» **TASK REQUIREMENTS**:
Return the listing below unchanged, except that the pictures are dropped.

════════════════════

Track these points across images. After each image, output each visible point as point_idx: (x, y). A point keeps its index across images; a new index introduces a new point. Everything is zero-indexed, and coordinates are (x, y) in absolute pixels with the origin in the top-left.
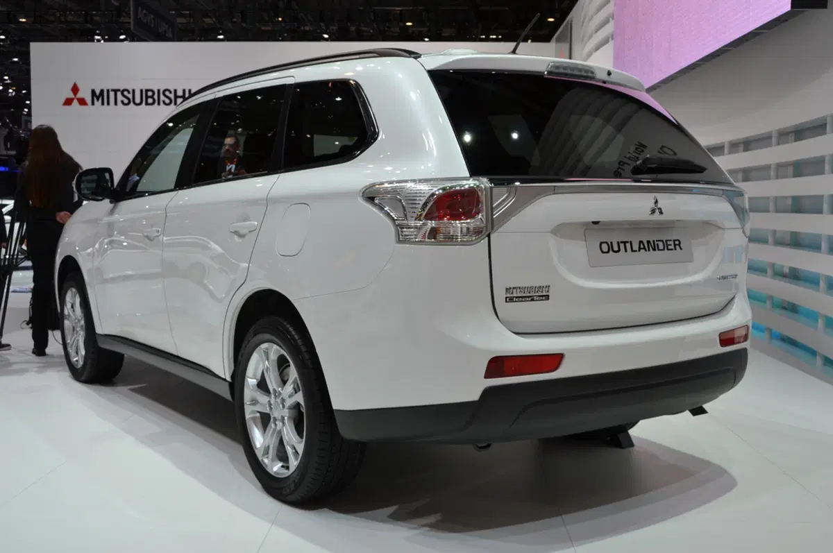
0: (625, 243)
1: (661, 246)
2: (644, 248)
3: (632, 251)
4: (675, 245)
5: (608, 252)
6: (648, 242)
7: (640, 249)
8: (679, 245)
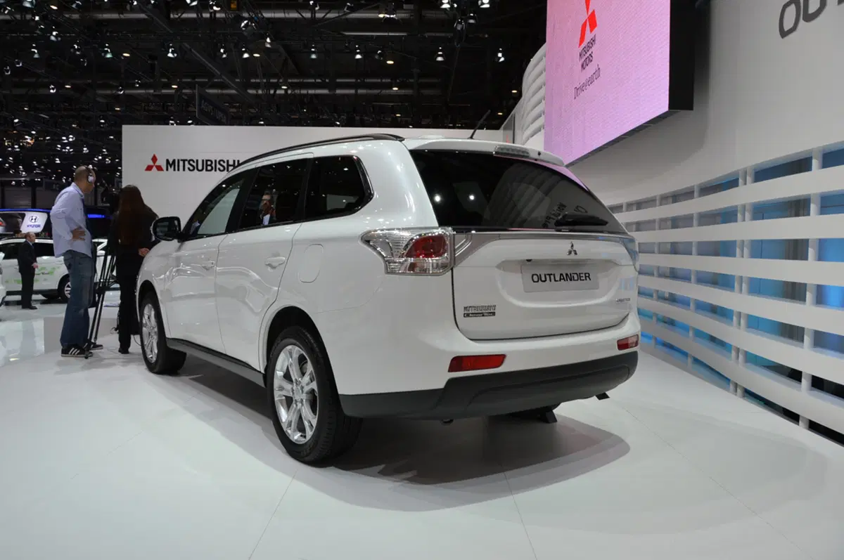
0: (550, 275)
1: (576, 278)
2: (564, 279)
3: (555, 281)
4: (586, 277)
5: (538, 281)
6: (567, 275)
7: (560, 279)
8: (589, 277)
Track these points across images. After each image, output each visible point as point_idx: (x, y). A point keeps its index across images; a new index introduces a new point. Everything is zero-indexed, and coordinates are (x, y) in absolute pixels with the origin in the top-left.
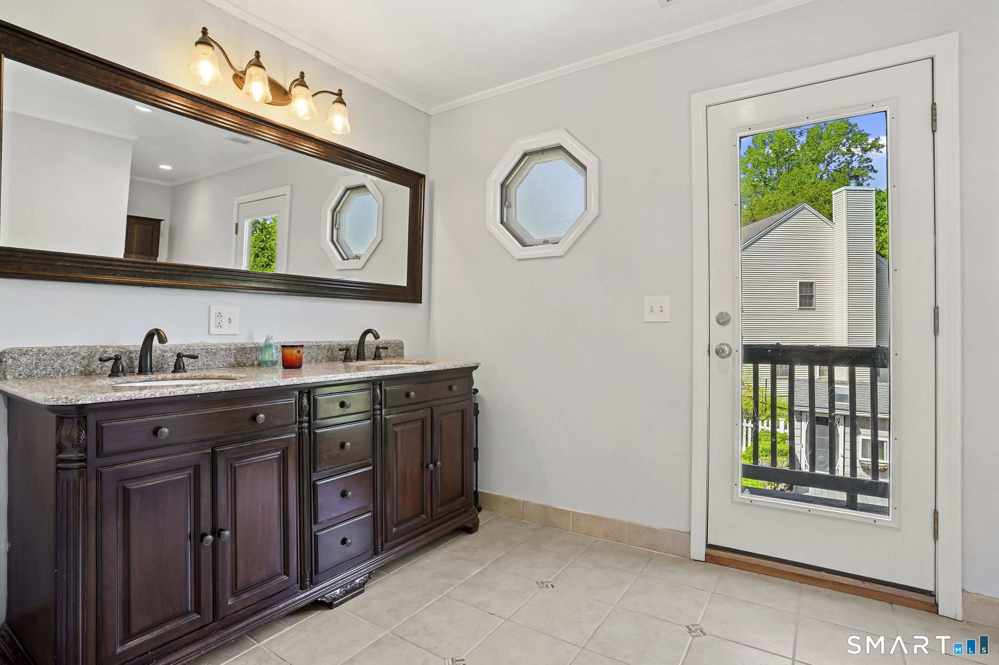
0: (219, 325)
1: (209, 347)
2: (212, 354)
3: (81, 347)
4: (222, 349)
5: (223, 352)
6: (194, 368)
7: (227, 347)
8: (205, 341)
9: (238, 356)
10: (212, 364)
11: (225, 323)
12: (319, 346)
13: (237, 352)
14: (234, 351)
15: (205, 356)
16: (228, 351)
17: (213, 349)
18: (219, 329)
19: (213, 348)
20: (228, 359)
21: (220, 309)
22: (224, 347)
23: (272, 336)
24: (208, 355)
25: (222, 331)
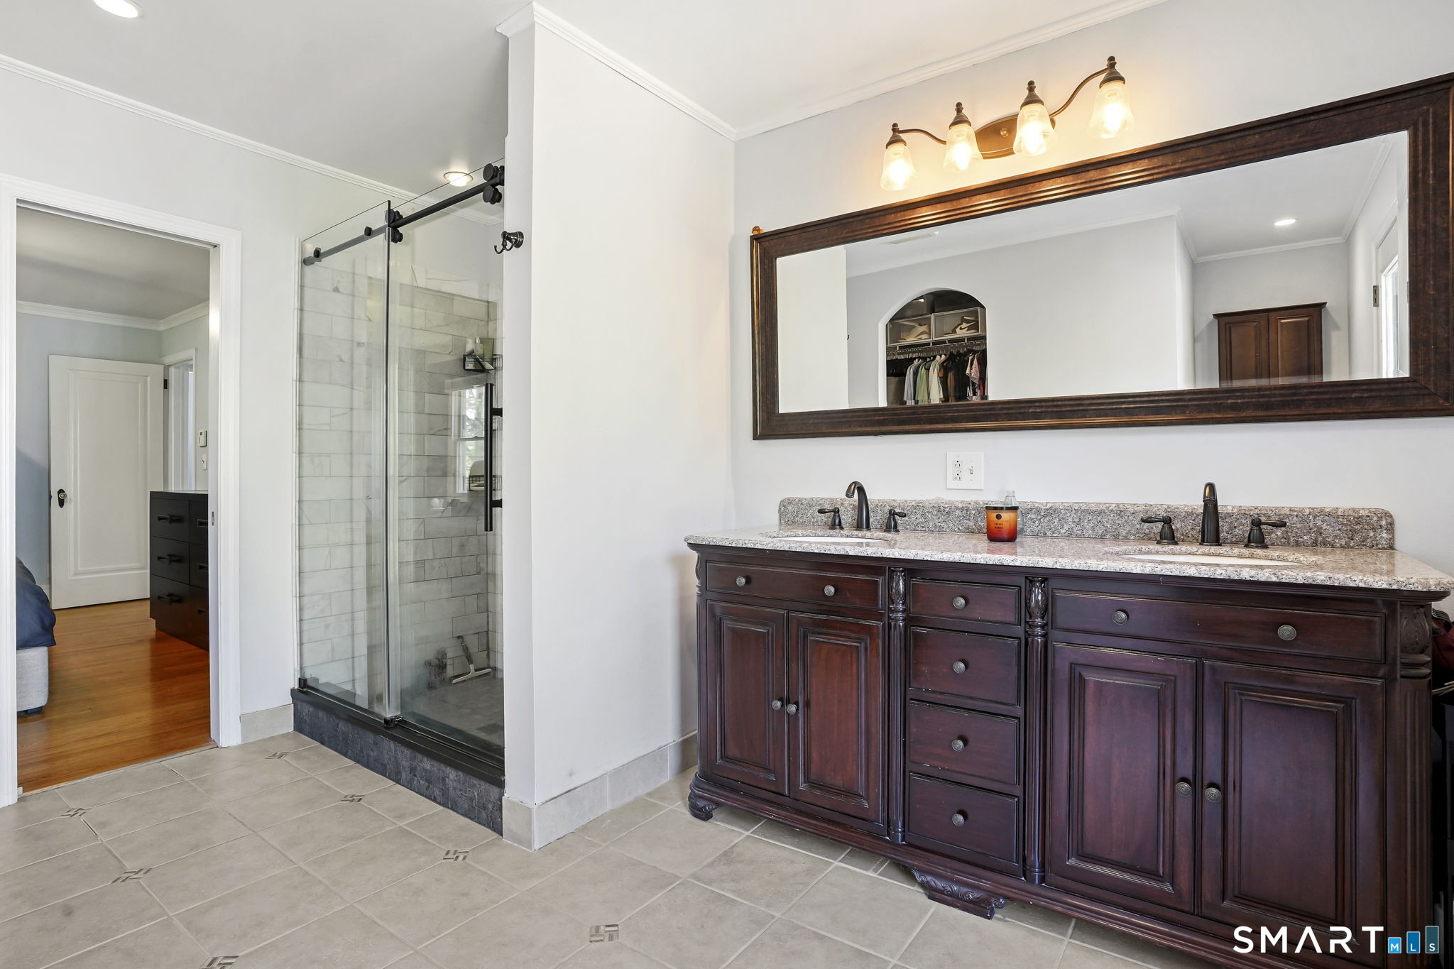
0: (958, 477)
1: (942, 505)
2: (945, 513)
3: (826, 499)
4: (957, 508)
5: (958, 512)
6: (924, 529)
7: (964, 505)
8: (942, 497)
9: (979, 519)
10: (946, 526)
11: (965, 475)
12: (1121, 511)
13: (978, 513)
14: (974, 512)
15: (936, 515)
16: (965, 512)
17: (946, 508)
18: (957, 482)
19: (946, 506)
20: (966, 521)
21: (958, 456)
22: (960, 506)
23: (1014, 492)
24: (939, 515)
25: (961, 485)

════════════════════

» **TASK ANSWER**:
Track these points across images. After each image, output each visible point as point_idx: (x, y). A point keeps its index across images; a new index introduces a new point. Everything is zero-indexed, and coordinates are (x, y) in absolute pixels with the origin in the top-left.
0: (625, 243)
1: (661, 246)
2: (644, 248)
3: (632, 251)
4: (675, 245)
5: (608, 252)
6: (648, 242)
7: (640, 249)
8: (679, 245)
0: (550, 275)
1: (576, 278)
2: (564, 279)
3: (555, 281)
4: (586, 277)
5: (538, 281)
6: (567, 275)
7: (560, 279)
8: (589, 277)
Track these points across images. After each image, output each visible point as point_idx: (x, y). A point keeps its index across images; a new index introduces a new point. Everything is zero-indexed, and coordinates are (x, y) in absolute pixels with the origin in the top-left.
0: (219, 325)
1: (209, 347)
2: (212, 354)
3: (81, 347)
4: (222, 349)
5: (223, 352)
6: (194, 368)
7: (227, 347)
8: (205, 341)
9: (238, 356)
10: (212, 364)
11: (225, 323)
12: (319, 346)
13: (237, 352)
14: (234, 351)
15: (205, 356)
16: (228, 351)
17: (213, 349)
18: (219, 329)
19: (213, 348)
20: (228, 359)
21: (220, 309)
22: (224, 347)
23: (272, 336)
24: (208, 355)
25: (222, 331)
0: (958, 477)
1: (942, 505)
2: (945, 513)
3: (826, 499)
4: (957, 508)
5: (958, 512)
6: (924, 529)
7: (964, 505)
8: (942, 497)
9: (979, 519)
10: (946, 526)
11: (965, 475)
12: (1121, 511)
13: (978, 513)
14: (974, 512)
15: (936, 515)
16: (965, 512)
17: (946, 508)
18: (957, 482)
19: (946, 506)
20: (966, 521)
21: (958, 456)
22: (960, 506)
23: (1014, 492)
24: (939, 515)
25: (961, 485)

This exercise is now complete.